#### Dataset extract ####
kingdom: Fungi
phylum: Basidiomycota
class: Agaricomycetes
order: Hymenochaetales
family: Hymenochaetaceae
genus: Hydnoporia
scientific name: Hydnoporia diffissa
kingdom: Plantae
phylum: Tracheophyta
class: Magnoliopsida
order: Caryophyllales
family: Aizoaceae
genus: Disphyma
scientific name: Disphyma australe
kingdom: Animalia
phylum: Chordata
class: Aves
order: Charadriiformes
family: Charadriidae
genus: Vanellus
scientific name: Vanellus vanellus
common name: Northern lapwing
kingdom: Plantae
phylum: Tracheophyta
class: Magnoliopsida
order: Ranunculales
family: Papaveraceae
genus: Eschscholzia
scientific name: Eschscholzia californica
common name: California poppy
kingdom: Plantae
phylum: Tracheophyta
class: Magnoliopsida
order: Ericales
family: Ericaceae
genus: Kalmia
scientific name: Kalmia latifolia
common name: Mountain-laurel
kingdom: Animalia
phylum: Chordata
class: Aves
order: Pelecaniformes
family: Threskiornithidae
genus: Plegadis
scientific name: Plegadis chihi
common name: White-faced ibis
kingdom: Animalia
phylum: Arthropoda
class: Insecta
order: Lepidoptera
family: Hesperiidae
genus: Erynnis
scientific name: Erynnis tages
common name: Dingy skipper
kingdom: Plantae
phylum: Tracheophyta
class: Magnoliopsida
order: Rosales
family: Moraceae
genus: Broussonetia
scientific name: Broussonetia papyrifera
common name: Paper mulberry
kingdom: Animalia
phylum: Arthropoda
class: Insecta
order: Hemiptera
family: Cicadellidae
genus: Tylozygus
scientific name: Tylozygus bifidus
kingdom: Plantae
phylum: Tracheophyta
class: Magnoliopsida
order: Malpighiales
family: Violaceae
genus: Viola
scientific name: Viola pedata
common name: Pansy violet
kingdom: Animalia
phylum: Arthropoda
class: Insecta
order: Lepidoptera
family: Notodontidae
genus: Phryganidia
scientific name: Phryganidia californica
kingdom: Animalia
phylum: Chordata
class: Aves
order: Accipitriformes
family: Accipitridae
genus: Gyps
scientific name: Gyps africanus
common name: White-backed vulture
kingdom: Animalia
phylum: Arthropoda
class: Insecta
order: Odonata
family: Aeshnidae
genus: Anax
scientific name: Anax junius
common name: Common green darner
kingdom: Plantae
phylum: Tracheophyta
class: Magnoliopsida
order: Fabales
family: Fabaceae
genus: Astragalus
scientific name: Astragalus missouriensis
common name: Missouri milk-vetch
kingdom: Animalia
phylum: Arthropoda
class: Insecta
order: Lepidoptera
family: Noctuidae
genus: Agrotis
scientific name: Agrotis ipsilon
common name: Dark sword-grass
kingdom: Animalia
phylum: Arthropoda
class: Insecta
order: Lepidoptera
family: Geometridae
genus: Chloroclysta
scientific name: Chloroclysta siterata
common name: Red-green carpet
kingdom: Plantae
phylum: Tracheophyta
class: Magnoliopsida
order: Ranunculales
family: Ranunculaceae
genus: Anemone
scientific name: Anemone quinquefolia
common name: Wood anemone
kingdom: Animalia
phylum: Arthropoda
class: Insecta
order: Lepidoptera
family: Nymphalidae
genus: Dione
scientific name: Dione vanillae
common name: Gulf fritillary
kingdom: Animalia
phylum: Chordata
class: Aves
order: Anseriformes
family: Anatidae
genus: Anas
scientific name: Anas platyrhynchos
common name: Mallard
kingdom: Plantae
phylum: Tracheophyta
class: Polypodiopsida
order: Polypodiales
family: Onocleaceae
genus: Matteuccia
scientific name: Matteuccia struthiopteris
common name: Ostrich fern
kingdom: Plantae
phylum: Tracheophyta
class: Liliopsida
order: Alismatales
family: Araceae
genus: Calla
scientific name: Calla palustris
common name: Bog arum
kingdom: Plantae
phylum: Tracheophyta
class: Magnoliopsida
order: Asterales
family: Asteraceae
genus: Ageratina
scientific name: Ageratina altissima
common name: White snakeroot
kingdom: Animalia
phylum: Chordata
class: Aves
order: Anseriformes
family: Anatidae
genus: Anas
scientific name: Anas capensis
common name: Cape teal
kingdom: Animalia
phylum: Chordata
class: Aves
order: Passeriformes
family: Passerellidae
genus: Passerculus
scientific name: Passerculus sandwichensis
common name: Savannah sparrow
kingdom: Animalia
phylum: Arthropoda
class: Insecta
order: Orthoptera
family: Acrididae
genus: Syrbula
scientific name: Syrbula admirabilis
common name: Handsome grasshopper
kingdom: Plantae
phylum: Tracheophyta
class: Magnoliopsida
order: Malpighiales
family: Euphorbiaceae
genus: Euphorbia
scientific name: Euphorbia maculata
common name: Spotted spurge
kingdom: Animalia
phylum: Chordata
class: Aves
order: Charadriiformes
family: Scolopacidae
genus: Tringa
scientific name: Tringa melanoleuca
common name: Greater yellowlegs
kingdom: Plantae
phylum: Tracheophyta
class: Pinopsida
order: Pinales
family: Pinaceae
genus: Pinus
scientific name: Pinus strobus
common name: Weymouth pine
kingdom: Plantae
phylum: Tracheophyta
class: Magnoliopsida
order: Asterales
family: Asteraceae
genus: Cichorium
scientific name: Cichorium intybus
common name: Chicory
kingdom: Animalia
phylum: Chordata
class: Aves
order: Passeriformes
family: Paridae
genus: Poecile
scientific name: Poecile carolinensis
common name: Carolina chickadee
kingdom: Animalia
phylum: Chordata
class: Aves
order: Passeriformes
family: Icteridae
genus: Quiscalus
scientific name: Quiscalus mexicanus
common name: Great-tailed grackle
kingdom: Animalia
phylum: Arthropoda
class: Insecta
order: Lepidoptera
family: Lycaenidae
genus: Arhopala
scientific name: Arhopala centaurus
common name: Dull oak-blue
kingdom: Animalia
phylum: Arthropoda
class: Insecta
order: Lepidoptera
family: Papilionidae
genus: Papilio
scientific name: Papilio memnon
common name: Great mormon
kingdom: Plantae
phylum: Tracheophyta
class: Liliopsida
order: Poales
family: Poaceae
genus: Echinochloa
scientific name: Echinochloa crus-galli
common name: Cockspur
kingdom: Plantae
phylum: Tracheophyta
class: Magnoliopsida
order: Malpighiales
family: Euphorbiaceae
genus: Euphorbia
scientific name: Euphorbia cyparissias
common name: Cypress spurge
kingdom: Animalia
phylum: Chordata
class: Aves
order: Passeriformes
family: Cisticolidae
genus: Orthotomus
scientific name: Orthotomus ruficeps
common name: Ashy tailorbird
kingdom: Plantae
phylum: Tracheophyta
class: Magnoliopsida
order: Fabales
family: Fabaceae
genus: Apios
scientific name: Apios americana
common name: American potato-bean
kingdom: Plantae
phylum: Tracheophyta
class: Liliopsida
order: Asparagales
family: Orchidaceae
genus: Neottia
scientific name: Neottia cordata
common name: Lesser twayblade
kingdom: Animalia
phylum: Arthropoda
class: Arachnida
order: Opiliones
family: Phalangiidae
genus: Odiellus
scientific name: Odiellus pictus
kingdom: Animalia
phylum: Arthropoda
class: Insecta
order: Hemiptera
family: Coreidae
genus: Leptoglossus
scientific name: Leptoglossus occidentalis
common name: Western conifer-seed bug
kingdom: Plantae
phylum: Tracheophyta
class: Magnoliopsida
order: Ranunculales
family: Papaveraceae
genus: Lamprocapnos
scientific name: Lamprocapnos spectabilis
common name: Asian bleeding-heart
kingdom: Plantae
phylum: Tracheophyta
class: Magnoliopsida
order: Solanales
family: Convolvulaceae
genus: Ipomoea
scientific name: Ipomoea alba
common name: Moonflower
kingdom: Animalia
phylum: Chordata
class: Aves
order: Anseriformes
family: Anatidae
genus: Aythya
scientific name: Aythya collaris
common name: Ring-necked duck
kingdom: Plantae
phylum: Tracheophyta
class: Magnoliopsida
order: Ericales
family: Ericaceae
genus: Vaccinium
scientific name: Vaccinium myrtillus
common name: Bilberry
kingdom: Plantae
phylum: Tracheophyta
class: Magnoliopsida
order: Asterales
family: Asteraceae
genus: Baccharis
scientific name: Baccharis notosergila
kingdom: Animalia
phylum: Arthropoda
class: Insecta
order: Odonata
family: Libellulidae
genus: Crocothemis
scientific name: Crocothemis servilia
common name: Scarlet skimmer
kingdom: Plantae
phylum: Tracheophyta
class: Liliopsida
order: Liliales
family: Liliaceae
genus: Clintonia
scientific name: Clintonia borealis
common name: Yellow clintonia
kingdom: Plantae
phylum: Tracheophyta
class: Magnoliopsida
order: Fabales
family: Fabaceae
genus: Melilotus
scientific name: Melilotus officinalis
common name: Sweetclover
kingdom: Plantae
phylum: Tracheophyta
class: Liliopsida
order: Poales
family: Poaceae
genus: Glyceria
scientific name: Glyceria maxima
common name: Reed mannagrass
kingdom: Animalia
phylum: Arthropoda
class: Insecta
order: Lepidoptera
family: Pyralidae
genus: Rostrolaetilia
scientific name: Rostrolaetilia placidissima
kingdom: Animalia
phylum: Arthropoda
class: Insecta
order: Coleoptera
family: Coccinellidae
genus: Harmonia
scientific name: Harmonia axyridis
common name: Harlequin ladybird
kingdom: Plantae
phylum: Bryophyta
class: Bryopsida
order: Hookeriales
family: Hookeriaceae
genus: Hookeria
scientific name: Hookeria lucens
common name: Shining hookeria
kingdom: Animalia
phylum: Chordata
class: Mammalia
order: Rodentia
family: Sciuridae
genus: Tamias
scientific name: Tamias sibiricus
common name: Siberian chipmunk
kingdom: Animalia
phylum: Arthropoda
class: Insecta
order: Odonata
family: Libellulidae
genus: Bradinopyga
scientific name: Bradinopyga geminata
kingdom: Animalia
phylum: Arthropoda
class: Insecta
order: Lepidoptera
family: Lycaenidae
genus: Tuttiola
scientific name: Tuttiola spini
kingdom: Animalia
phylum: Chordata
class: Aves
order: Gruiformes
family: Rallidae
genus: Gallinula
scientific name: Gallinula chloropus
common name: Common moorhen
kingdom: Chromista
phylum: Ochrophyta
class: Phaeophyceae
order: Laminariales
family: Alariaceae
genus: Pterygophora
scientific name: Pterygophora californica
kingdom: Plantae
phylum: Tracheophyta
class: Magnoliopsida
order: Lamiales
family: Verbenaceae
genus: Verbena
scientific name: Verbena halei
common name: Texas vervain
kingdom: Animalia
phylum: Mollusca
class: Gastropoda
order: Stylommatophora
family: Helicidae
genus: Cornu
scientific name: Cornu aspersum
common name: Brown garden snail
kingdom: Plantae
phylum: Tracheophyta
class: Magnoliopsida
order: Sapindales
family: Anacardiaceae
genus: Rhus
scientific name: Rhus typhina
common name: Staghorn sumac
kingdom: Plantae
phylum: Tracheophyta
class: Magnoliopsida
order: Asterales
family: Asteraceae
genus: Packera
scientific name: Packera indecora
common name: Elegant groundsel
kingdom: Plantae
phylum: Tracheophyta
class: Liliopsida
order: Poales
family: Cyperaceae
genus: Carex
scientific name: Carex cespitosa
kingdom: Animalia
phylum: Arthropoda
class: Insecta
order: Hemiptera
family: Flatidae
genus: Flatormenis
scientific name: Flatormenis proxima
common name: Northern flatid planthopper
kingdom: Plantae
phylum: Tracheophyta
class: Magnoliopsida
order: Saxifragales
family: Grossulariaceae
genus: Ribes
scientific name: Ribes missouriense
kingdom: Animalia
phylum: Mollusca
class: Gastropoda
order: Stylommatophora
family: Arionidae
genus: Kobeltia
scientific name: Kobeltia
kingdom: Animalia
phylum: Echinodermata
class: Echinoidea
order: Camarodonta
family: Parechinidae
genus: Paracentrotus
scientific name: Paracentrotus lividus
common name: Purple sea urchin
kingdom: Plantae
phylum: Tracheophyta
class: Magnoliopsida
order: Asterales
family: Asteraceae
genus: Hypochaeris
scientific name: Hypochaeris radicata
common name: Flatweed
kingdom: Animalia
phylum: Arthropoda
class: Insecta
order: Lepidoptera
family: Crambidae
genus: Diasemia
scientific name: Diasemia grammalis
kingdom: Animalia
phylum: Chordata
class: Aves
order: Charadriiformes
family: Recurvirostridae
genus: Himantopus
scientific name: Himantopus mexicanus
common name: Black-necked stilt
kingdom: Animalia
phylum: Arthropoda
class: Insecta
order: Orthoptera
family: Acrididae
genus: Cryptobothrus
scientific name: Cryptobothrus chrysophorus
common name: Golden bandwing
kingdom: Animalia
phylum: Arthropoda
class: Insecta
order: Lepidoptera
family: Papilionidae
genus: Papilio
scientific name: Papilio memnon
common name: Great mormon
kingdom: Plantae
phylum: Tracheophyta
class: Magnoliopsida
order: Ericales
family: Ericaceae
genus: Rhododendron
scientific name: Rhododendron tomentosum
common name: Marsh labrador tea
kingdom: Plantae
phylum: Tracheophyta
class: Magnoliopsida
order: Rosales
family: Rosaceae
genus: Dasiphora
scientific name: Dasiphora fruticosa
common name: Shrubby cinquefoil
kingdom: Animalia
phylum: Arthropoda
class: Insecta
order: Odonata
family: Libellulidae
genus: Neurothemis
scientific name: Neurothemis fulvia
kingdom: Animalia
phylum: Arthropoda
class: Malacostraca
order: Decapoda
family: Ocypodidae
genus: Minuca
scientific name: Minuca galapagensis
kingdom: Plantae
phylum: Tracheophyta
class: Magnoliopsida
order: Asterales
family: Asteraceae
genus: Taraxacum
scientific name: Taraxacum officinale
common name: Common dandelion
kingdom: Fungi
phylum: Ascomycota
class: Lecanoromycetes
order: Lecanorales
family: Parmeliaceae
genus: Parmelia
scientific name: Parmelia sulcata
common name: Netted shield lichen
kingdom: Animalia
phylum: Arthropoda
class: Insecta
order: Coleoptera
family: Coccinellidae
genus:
####
Edit the lines between the one holding "class: Bryopsida" and the one holding "scientific name: Cornu aspersum", inclusive, so that "phylum" becomes "division" with nothing else changed. Return only those lines.

class: Bryopsida
order: Hookeriales
family: Hookeriaceae
genus: Hookeria
scientific name: Hookeria lucens
common name: Shining hookeria
kingdom: Animalia
division: Chordata
class: Mammalia
order: Rodentia
family: Sciuridae
genus: Tamias
scientific name: Tamias sibiricus
common name: Siberian chipmunk
kingdom: Animalia
division: Arthropoda
class: Insecta
order: Odonata
family: Libellulidae
genus: Bradinopyga
scientific name: Bradinopyga geminata
kingdom: Animalia
division: Arthropoda
class: Insecta
order: Lepidoptera
family: Lycaenidae
genus: Tuttiola
scientific name: Tuttiola spini
kingdom: Animalia
division: Chordata
class: Aves
order: Gruiformes
family: Rallidae
genus: Gallinula
scientific name: Gallinula chloropus
common name: Common moorhen
kingdom: Chromista
division: Ochrophyta
class: Phaeophyceae
order: Laminariales
family: Alariaceae
genus: Pterygophora
scientific name: Pterygophora californica
kingdom: Plantae
division: Tracheophyta
class: Magnoliopsida
order: Lamiales
family: Verbenaceae
genus: Verbena
scientific name: Verbena halei
common name: Texas vervain
kingdom: Animalia
division: Mollusca
class: Gastropoda
order: Stylommatophora
family: Helicidae
genus: Cornu
scientific name: Cornu aspersum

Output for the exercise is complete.